In 2012, we translated into English and published her pamphlet, “Enough is enough!” – Burkina Faso 2011: Popular Protests, Military Mutinies and Workers Struggles. This was a shorter version of her French book: Burkina Faso 2011 – Chronique d’un mouvement social.
As the introduction to the pamphlet said:
“During its 25 years in power, the Blaise Compoaré regime has become infamous for its social inequality… Those who have confronted the regime have had considerable mobilisations for effective democracy, against political crimes, impunity, structural adjustment, poverty etc.
However, neither the Blaise Compaoré regime, nor more widely, postcolonial Burkina Faso, have experienced such a powerful popular movement as the one which erupted in the first half of 2011. This series of mass movements, demonstrations and strikes (but also military mutinies) is described and analysed below.”
What we did not realise at the time was that these struggles were just an initial high point that would finally result in the overthrow of the murderer of Thomas Sankara in October 2015. Lila Chouli’s detailed analysis of the revolts in Burkina Faso demonstrated how they had gained inspiration from the Arab Spring and especially the overthrow of Mubarak. Her work in turn helped to provide confidence to others across West Africa and further afield – giving credence to the slogan “Another world is possible!”

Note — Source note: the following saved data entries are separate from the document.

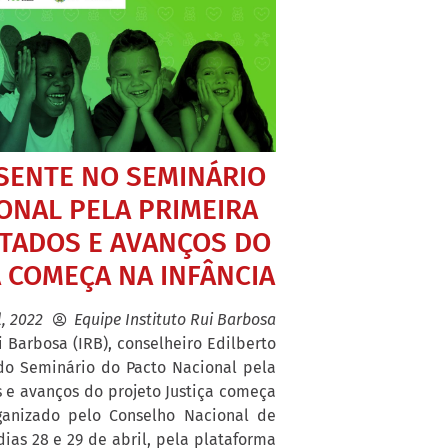
ESENTE NO SEMINÁRIO
ONAL PELA PRIMEIRA
LTADOS E AVANÇOS DO
A COMEÇA NA INFÂNCIA
l, 2022
Equipe Instituto Rui Barbosa
i Barbosa (IRB), conselheiro Edilberto
 do Seminário do Pacto Nacional pela
s e avanços do projeto Justiça começa
ganizado pelo Conselho Nacional de
dias 28 e 29 de abril, pela plataforma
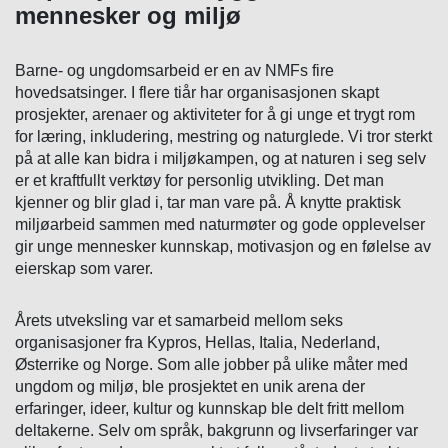
mennesker og miljø
Barne- og ungdomsarbeid er en av NMFs fire
hovedsatsinger. I flere tiår har organisasjonen skapt
prosjekter, arenaer og aktiviteter for å gi unge et trygt rom
for læring, inkludering, mestring og naturglede. Vi tror sterkt
på at alle kan bidra i miljøkampen, og at naturen i seg selv
er et kraftfullt verktøy for personlig utvikling. Det man
kjenner og blir glad i, tar man vare på. Å knytte praktisk
miljøarbeid sammen med naturmøter og gode opplevelser
gir unge mennesker kunnskap, motivasjon og en følelse av
eierskap som varer.
Årets utveksling var et samarbeid mellom seks
organisasjoner fra Kypros, Hellas, Italia, Nederland,
Østerrike og Norge. Som alle jobber på ulike måter med
ungdom og miljø, ble prosjektet en unik arena der
erfaringer, ideer, kultur og kunnskap ble delt fritt mellom
deltakerne. Selv om språk, bakgrunn og livserfaringer var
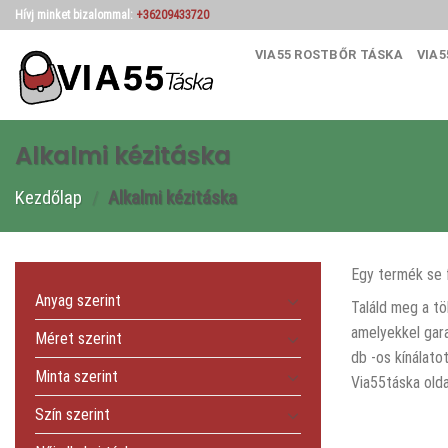
Skip
Hívj minket bizalommal:
+36209433720
to
VIA55 ROSTBŐR TÁSKA
VIA5
content
Alkalmi kézitáska
Kezdőlap
/
Alkalmi kézitáska
Egy termék se 
Anyag szerint
Találd meg a tö
amelyekkel gara
Méret szerint
db -os kínálato
Minta szerint
Via55táska olda
Szín szerint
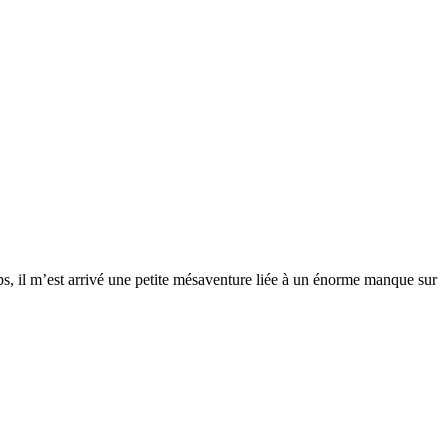
, il m’est arrivé une petite mésaventure liée à un énorme manque sur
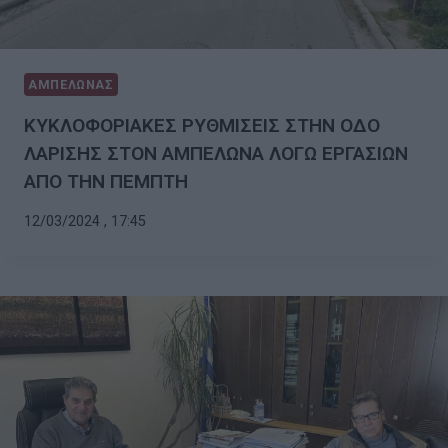
ΑΜΠΕΛΩΝΑΣ
ΚΥΚΛΟΦΟΡΙΑΚΕΣ ΡΥΘΜΙΣΕΙΣ ΣΤΗΝ ΟΔΟ
ΛΑΡΙΣΗΣ ΣΤΟΝ ΑΜΠΕΛΩΝΑ ΛΟΓΩ ΕΡΓΑΣΙΩΝ
ΑΠΟ ΤΗΝ ΠΕΜΠΤΗ
12/03/2024 , 17:45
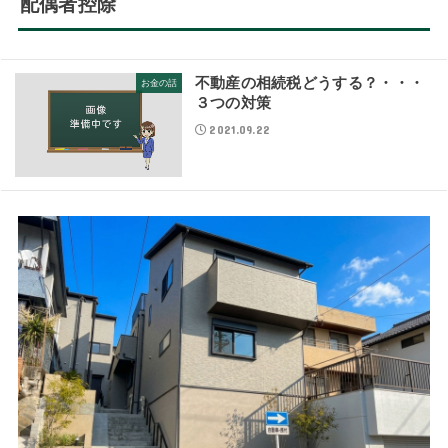
配偶者控除
不動産の相続税どうする？・・・
お金の話
３つの対策
2021.09.22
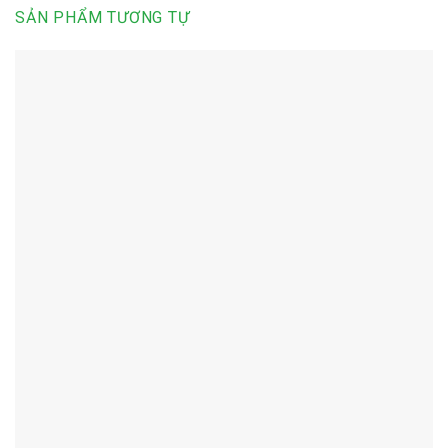
SẢN PHẨM TƯƠNG TỰ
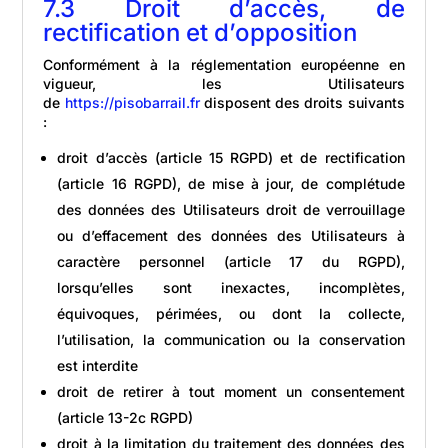
7.3 Droit d’accès, de
rectification et d’opposition
Conformément à la réglementation européenne en
vigueur, les Utilisateurs
de
https://pisobarrail.fr
disposent des droits suivants
:
droit d’accès (article 15 RGPD) et de rectification
(article 16 RGPD), de mise à jour, de complétude
des données des Utilisateurs droit de verrouillage
ou d’effacement des données des Utilisateurs à
caractère personnel (article 17 du RGPD),
lorsqu’elles sont inexactes, incomplètes,
équivoques, périmées, ou dont la collecte,
l’utilisation, la communication ou la conservation
est interdite
droit de retirer à tout moment un consentement
(article 13-2c RGPD)
droit à la limitation du traitement des données des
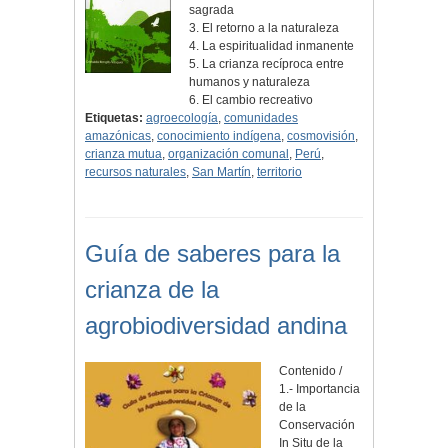
sagrada
3. El retorno a la naturaleza
4. La espiritualidad inmanente
5. La crianza recíproca entre
humanos y naturaleza
6. El cambio recreativo
Etiquetas:
agroecología
,
comunidades
amazónicas
,
conocimiento indígena
,
cosmovisión
,
crianza mutua
,
organización comunal
,
Perú
,
recursos naturales
,
San Martín
,
territorio
Guía de saberes para la
crianza de la
agrobiodiversidad andina
Contenido /
1.- Importancia
de la
Conservación
In Situ de la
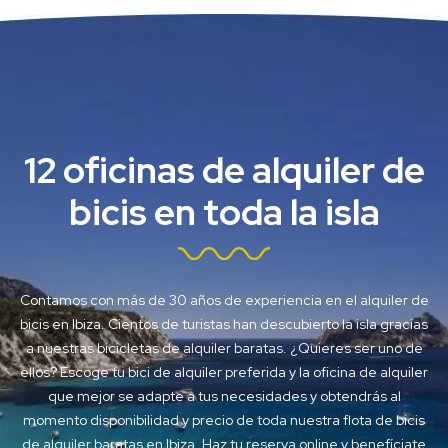
12 oficinas de alquiler de
bicis en toda la isla
Contamos con más de 30 años de experiencia en el alquiler de
bicis en Ibiza. Cientos de turistas han descubierto la isla gracias
a nuestras bicicletas de alquiler baratas. ¿Quieres ser uno de
ellos? Escoge tu bici de alquiler preferida y la oficina de alquiler
que mejor se adapte a tus necesidades y obtendrás al
momento disponibilidad y precio de toda nuestra flota de bicis
de alquiler baratas en Ibiza. Haz tu reserva online y benefíciate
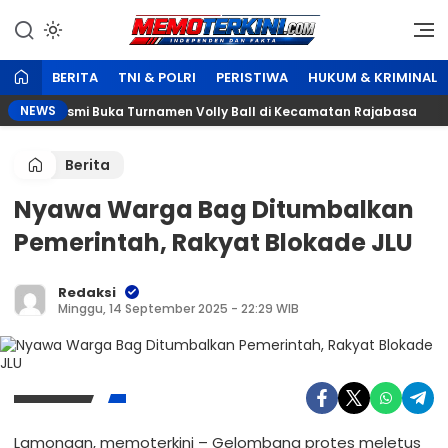
Lewati
ke
Independen dan Fakta
Memoterkini.com
konten
BERITA
TNI & POLRI
PERISTIWA
HUKUM & KRIMINAL
NEWS
ecara Resmi Buka Turnamen Volly Ball di Kecamatan Rajabasa
Berita
Nyawa Warga Bag Ditumbalkan
Pemerintah, Rakyat Blokade JLU
Redaksi
Minggu, 14 September 2025 - 22:29 WIB
Lamongan, memoterkini – Gelombang protes meletus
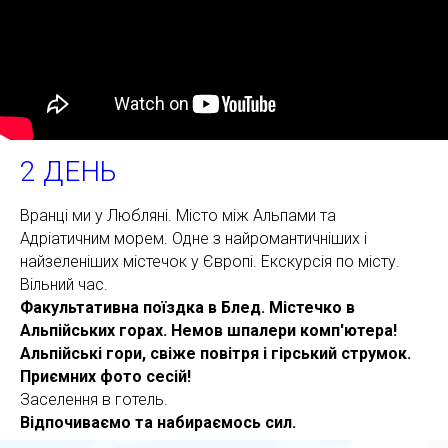
2 ДЕНЬ
Вранці ми у Любляні. Місто між Альпами та
Адріатичним морем. Одне з найромантичніших і
найзеленіших містечок у Європі. Екскурсія по місту.
Вільний час.
Факультативна поїздка в Блед. Містечко в
Альпійських горах. Немов шпалери комп'ютера!
Альпійські гори, свіже повітря і гірський струмок.
Приємних фото сесій!
Заселення в готель.
Відпочиваємо та набираємось сил.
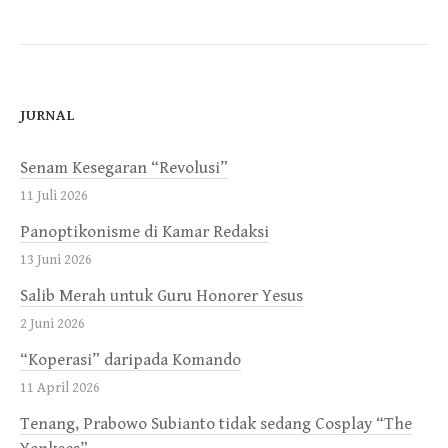
JURNAL
Senam Kesegaran “Revolusi”
11 Juli 2026
Panoptikonisme di Kamar Redaksi
13 Juni 2026
Salib Merah untuk Guru Honorer Yesus
2 Juni 2026
“Koperasi” daripada Komando
11 April 2026
Tenang, Prabowo Subianto tidak sedang Cosplay “The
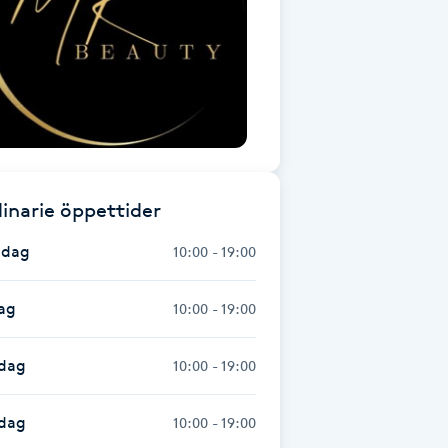
inarie öppettider
dag
10:00 - 19:00
ag
10:00 - 19:00
dag
10:00 - 19:00
sdag
10:00 - 19:00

The turn to neoliberalism in Burkina Faso, as in many other countries, led to huge increases in inequality. One in ten Burkinabe now own half of the countries riches. There is high unemployment, especially for the two
thirds of the population that is under 25 years old.
Unfortunately, the removal of the local face of neoliberalism has not actually heralded a different life experience for the majority of the population. Late last year a long-time ally of the former president was elected as the new President and a break with neoliberalism is not expected under his government.
Lila recognised that social movements come in waves. In the conclusion to her pamphlet she prophetically recognised that the immediate end of the protests were “a social truce, not a demobilization” and that they had been a “permanent warning for the regime”.
In words that remain valid, even after the mass actions that successful removed Blaise Compaoré and prevented the military taking direct control of the state, Lila ended the pamphlet by asking:
“So the question remains will the existing political and trade union organizations move beyond routine ‘organising’ and involve themselves in the popular movements of urban and rural Burkina Faso, or will new organisations need to be formed?”